Poland’s CEO carousel makes investors’ heads spin

Poland’s ruling party has set off a new flurry of changes to the leadership of state-controlled companies, putting investors off a stock exchange that beat all emerging markets last year.

The CEOs at nine companies have been changed this year, hitting their share prices and adding to other factors driving the Warsaw Stock Exchange WIG20 .WIG20 down 18 percent in dollar terms after last year’s 53 percent rise.

Around 20 senior managers have also been shifted since December, amid signs of infighting within the governing Law and Justice (PiS) party.

The absence from public life since April of its leader Jaroslaw Kaczynski due to health problems has added to the uncertainty. Kaczynski is Poland’s political arbiter and author of interventionist policies criticized by the European Union.

The changes have taken place under Prime Minister Mateusz Morawiecki, appointed by PiS in December to try to ease strains with Brussels over the party’s judicial reforms.

Morawiecki’s background running a bank owned by a foreign firm made some investors think he would sympathize with their position more than his PiS peers.

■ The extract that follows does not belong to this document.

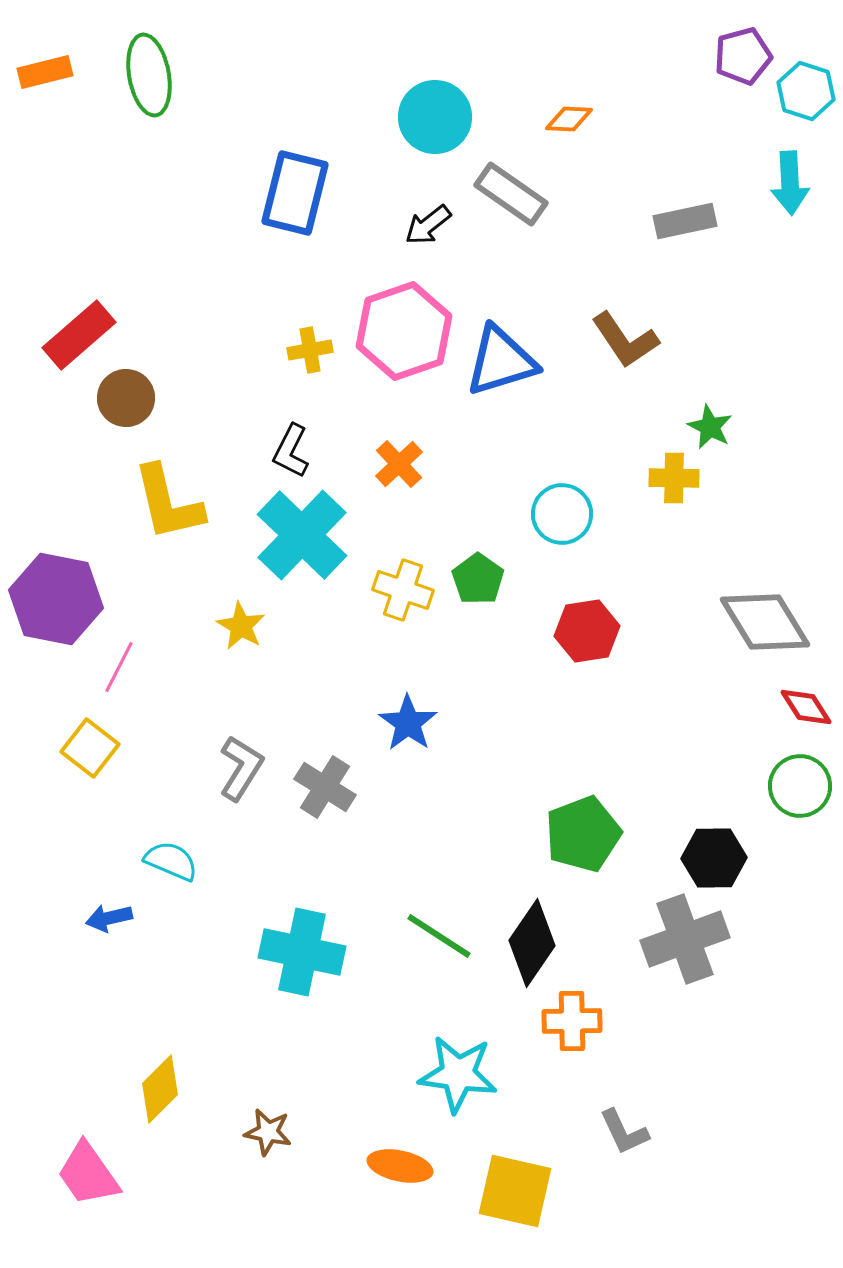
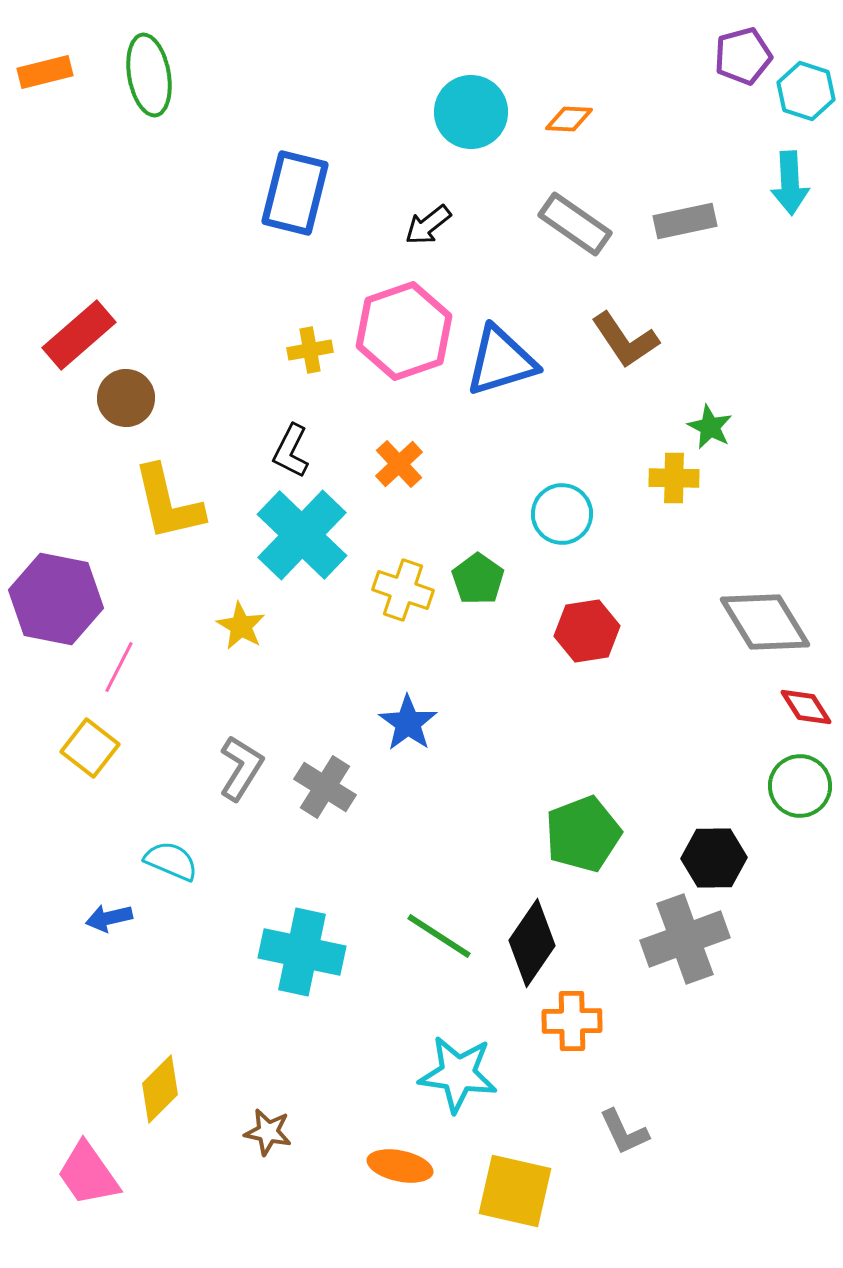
cyan circle at (435, 117): moved 36 px right, 5 px up
gray rectangle at (511, 194): moved 64 px right, 30 px down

Now they are not so sure.

“Investors do not know what the strategy is,” said Marcin Szortyka, head of equities at NN Investment Partners TFI, one of the top five investment funds in Poland, citing uncertainty over potential banking sector mergers, the future of fuel companies and whether a nuclear power plant would be built.

Poland is the biggest beneficiary of EU funds and the EU has threatened to cut funding in its next budget round unless Morawiecki can convince them by late June that the government is not threatening judicial independence.

A separate EU plan to divert some funding from northern European states such as Poland to southern ones tackling a refugee crisis has further clouded the outlook.

Against this challenging backdrop, some investors say the corporate changes are a step too far.

“The market is already complicated enough without that,” said Tim Love, investment director of emerging market equities at global asset management company GAM.